◆ Deine Aufgaben:
• A. Gib aus dem Auszug zur Berufsunfähigkeit den Teil zwischen "Die versicherte Person war" und "der Schule verkaufte." wortgetreu wieder, beide Stellen eingeschlossen.
• B. Welche Tätigkeit hat die versicherte Person laut dem Auszug zur Berufsunfähigkeit bei der Gemeinde aufgenommen?
• C. Schreib den Auszug zur Berufsunfähigkeit weiter und setz direkt nach seinem letzten Satz an.

◆ Seitenauszug:
Auszug aus den Bedingungen der Versicherungsgesellschaft

„Berufsunfähigkeit im Sinne dieser Bedingungen liegt nicht vor, wenn die versicherte Person nach Eintritts des in Absatz 1, 2 oder 3 beschriebenen Zustands eine andere, ihrer Ausbildung und Erfahrung sowie bisherigen Lebensstellung entsprechende Tätigkeit ausübt und sie dazu aufgrund ihrer gesundheitlichen Verhältnisse zu mehr als 50% in der Lage ist.

Unter der bisherigen Lebensstellung ist die Lebensstellung in finanzieller und sozialer Hinsicht zu verstehen, die vor Eintritt der gesundheitlichen Beeinträchtigung gemäß Absatz 1 oder 2 bestanden hat. Die dabei für die versicherte Person zumutbare Einkommensreduzierung wird von uns je nach Lage des Einzelfalles auf die im Rahmen der höchstrichterlichen Rechtsprechung festgelegte Größe im Vergleich zum jährlichen Bruttoeinkommen im zuletzt ausgeübten Beruf, vor Eintritt der gesundheitlichen Beeinträchtigung, begrenzt.“

Die versicherte Person war als gelernter Maler über 15 Jahre tätig, mit einigen Unterbrechungen im Winter, was im Bauhandwerk und in Baunebenberufe üblich ist. Nach einem Arbeitgeberwechsel im Jahr 2007 ereignete sich nach knapp drei Monaten ein Arbeitsunfall der zu einer Berufsunfähigkeit führte. Der Versicherer zahlte für ca. zwei Jahre die versicherte dynamische Berufsunfähigkeits-Rente in Höhe von 1.119,14 Euro und stellte die Rentenzahlung aufgrund neuer Erkenntnisse aus einer Nachprüfung ein, wo der Versicherer feststellte, dass die versicherte Person eine Tätigkeit als Schulhausmeister bei der Gemeinde aufgenommen hat und neben den eigentlichen Hausmeisterpflichten in den Pausen Lebensmittel an die Angehörigen der Schule verkaufte.

◆ Gespeicherte Daten:
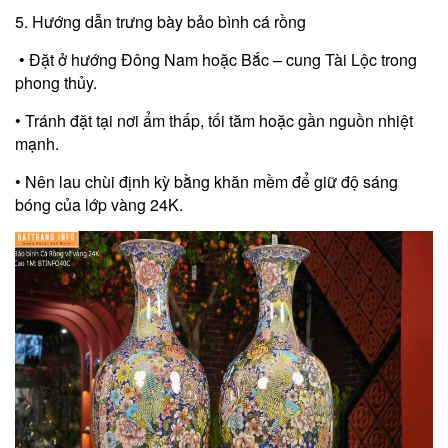
5. Hướng dẫn trưng bày bảo bình cá rồng
• Đặt ở hướng Đông Nam hoặc Bắc – cung Tài Lộc trong
phong thủy.
• Tránh đặt tại nơi ẩm thấp, tối tăm hoặc gần nguồn nhiệt
mạnh.
• Nên lau chùi định kỳ bằng khăn mềm để giữ độ sáng
bóng của lớp vàng 24K.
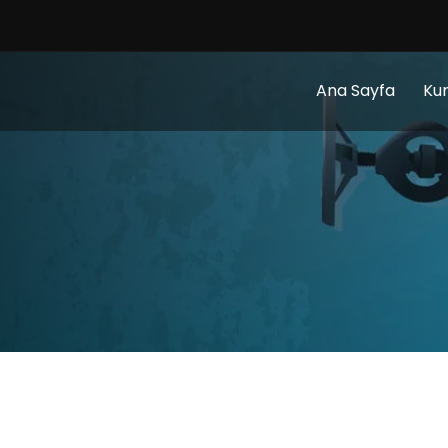
Ana Sayfa
Ku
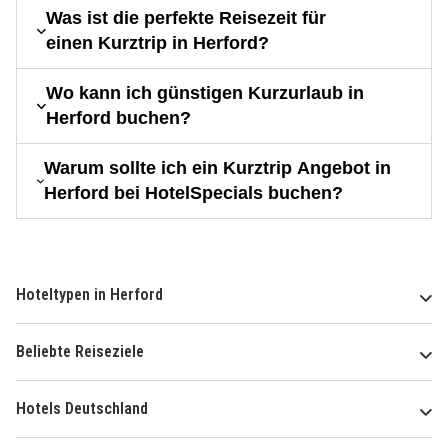
Was ist die perfekte Reisezeit für
einen Kurztrip in Herford?
Wo kann ich günstigen Kurzurlaub in
Herford buchen?
Warum sollte ich ein Kurztrip Angebot in
Herford bei HotelSpecials buchen?
Hoteltypen in Herford
Beliebte Reiseziele
Hotels Deutschland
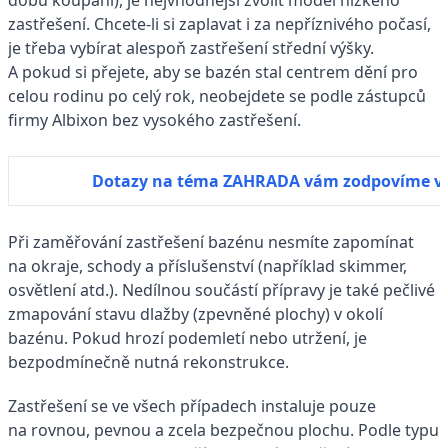
dobu koupání), je nejvhodnější zvolit model nízkého
zastřešení. Chcete-li si zaplavat i za nepříznivého počasí,
je třeba vybírat alespoň zastřešení střední výšky.
A pokud si přejete, aby se bazén stal centrem dění pro
celou rodinu po celý rok, neobejdete se podle zástupců
firmy Albixon bez vysokého zastřešení.
Dotazy na téma ZAHRADA vám zodpovíme v
Při zaměřování zastřešení bazénu nesmíte zapomínat
na okraje, schody a příslušenství (například skimmer,
osvětlení atd.). Nedílnou součástí přípravy je také pečlivé
zmapování stavu dlažby (zpevněné plochy) v okolí
bazénu. Pokud hrozí podemletí nebo utržení, je
bezpodmínečně nutná rekonstrukce.
Zastřešení se ve všech případech instaluje pouze
na rovnou, pevnou a zcela bezpečnou plochu. Podle typu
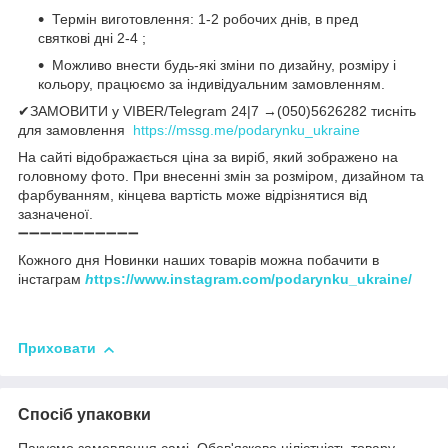
Термін виготовлення: 1-2 робочих днів, в пред
святкові дні 2-4 ;
Можливо внести будь-які зміни по дизайну, розміру і
кольору, працюємо за індивідуальним замовленням.
✔ЗАМОВИТИ у VIBER/Telegram 24|7 →(050)5626282 тисніть
для замовлення
https://mssg.me/podarynku_ukraine
На сайті відображається ціна за виріб, який зображено на
головному фото. При внесенні змін за розміром, дизайном та
фарбуванням, кінцева вартість може відрізнятися від
зазначеної.
➖➖➖➖➖➖➖➖➖➖➖
Кожного дня Новинки наших товарів можна побачити в
інстаграм
h
ttps://www.instagram.com/podarynku_ukraine/
Приховати
Спосіб упаковки
Пакуємо замовлення самі. Обов'язково цілістність товару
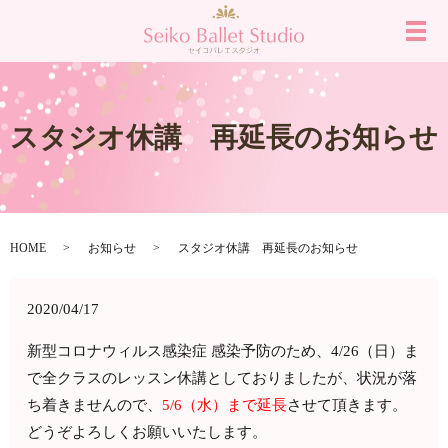
メ
スタジオ休講 再延長のお知らせ
HOME
お知らせ
スタジオ休講 再延長のお知らせ
2020/04/17
新型コロナウィルス感染症 感染予防のため、4/26（日）ま
で全クラスのレッスン休講としておりましたが、状況が落
ち着きませんので、
5
/6（水）まで延長
させて頂きます。
どうぞよろしくお願いいたします。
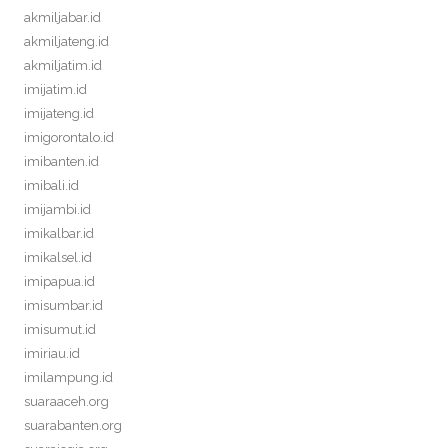
akmiljabar.id
akmiljateng.id
akmiljatim.id
imijatim.id
imijateng.id
imigorontalo.id
imibanten.id
imibali.id
imijambi.id
imikalbar.id
imikalsel.id
imipapua.id
imisumbar.id
imisumut.id
imiriau.id
imilampung.id
suaraaceh.org
suarabanten.org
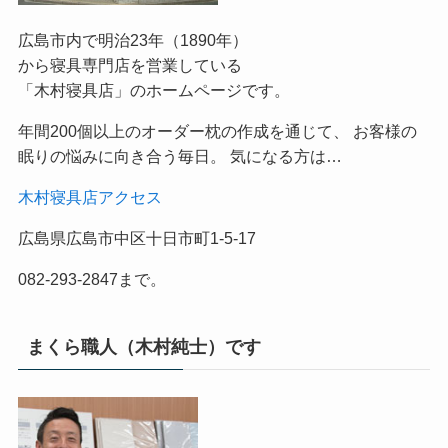
広島市内で明治23年（1890年）
から寝具専門店を営業している
「木村寝具店」のホームページです。
年間200個以上のオーダー枕の作成を通じて、 お客様の
眠りの悩みに向き合う毎日。 気になる方は…
木村寝具店アクセス
広島県広島市中区十日市町1-5-17
082-293-2847まで。
まくら職人（木村純士）です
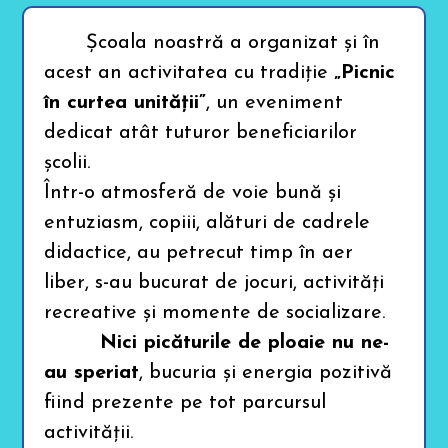
b
i
l
Școala noastră a organizat și în
i
t
acest an activitatea cu tradiție
„Picnic
y
în curtea unității”
, un eveniment
m
e
dedicat atât tuturor beneficiarilor
n
u
școlii.
.
P
Într-o atmosferă de voie bună și
r
e
entuziasm, copiii, alături de cadrele
s
s
didactice, au petrecut timp în aer
C
T
liber, s-au bucurat de jocuri, activități
R
L
recreative și momente de socializare.
+
Nici picăturile de ploaie nu ne-
F
9
au speriat
, bucuria și energia pozitivă
t
o
fiind prezente pe tot parcursul
e
n
activității.
a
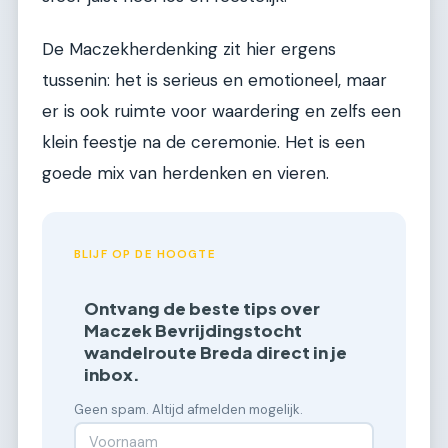
De Maczekherdenking zit hier ergens
tussenin: het is serieus en emotioneel, maar
er is ook ruimte voor waardering en zelfs een
klein feestje na de ceremonie. Het is een
goede mix van herdenken en vieren.
BLIJF OP DE HOOGTE
Ontvang de beste tips over
Maczek Bevrijdingstocht
wandelroute Breda direct in je
inbox.
Geen spam. Altijd afmelden mogelijk.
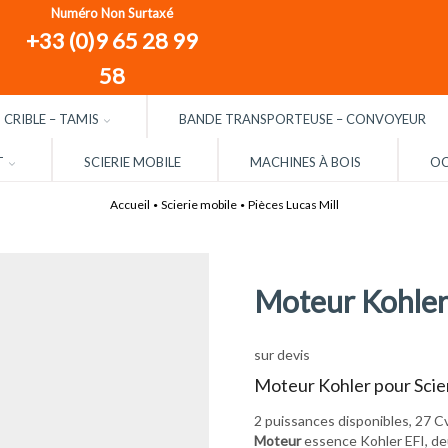
Numéro Non Surtaxé
+33 (0)9 65 28 99
58
CRIBLE – TAMIS
BANDE TRANSPORTEUSE – CONVOYEUR
T
SCIERIE MOBILE
MACHINES À BOIS
OC
Accueil
Scierie mobile
Pièces Lucas Mill
•
•
Moteur Kohler 
sur devis
Moteur Kohler pour Scier
2 puissances disponibles, 27 Cv,
Moteur
essence Kohler EFI, deu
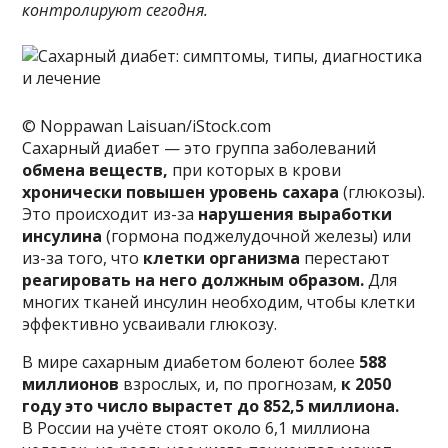
контролируют сегодня.
© Noppawan Laisuan/iStock.com
Сахарный диабет — это группа заболеваний
обмена веществ,
при которых в крови
хронически повышен уровень сахара
(глюкозы).
Это происходит из-за
нарушения выработки
инсулина
(гормона поджелудочной железы) или
из-за того, что
клетки организма
перестают
реагировать на него должным образом.
Для
многих тканей инсулин необходим, чтобы клетки
эффективно усваивали глюкозу.
В мире сахарным диабетом болеют более
588
миллионов
взрослых, и, по прогнозам,
к 2050
году это число вырастет до 852,5 миллиона.
В России на учёте стоят около 6,1 миллиона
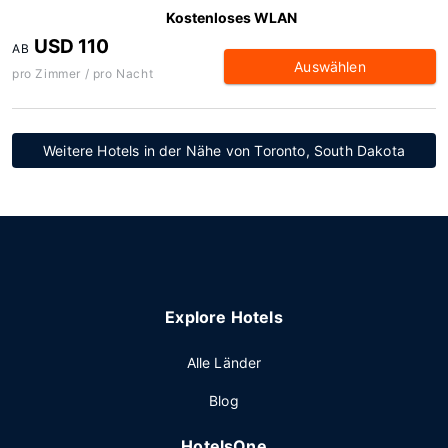
Kostenloses WLAN
USD 110
AB
Auswählen
pro Zimmer / pro Nacht
Weitere Hotels in der Nähe von Toronto, South Dakota
Explore Hotels
Alle Länder
Blog
HotelsOne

◆ Lösungen:
• A.
Die versicherte Person war als gelernter Maler über 15 Jahre tätig, mit einigen Unterbrechungen im Winter, was im Bauhandwerk und in Baunebenberufe üblich ist. Nach einem Arbeitgeberwechsel im Jahr 2007 ereignete sich nach knapp drei Monaten ein Arbeitsunfall der zu einer Berufsunfähigkeit führte. Der Versicherer zahlte für ca. zwei Jahre die versicherte dynamische Berufsunfähigkeits-Rente in Höhe von 1.119,14 Euro und stellte die Rentenzahlung aufgrund neuer Erkenntnisse aus einer Nachprüfung ein, wo der Versicherer feststellte, dass die versicherte Person eine Tätigkeit als Schulhausmeister bei der Gemeinde aufgenommen hat und neben den eigentlichen Hausmeisterpflichten in den Pausen Lebensmittel an die Angehörigen der Schule verkaufte.

• B. Eine Tätigkeit als Schulhausmeister.

• C.
Der Versicherer stellte die Leistung der Rentenzahlung ein, da sie die Meinung vertreten hatte, dass die versicherte Person sich auf den Hausmeisterberuf verweisen lassen müsse. Im Hinblick auf die Qualifikation und die beruflichen Anforderungen, sowie der wechselnde Erwerbsbiographie und auch keine unzumutbaren Einkommenseinbußen bestehen, wäre die neue Tätigkeit im Sinne der BU-Definition und Lebensstellung vergleichbar. Das Landgericht bestätigte die Auffassung des Versicherers. Die versicherte Person legte Berufung ein und hatte Erfolg, da das Landgericht den in den Versicherungsbedingungen verwendeten Begriff der Ausbildung verkannt habe.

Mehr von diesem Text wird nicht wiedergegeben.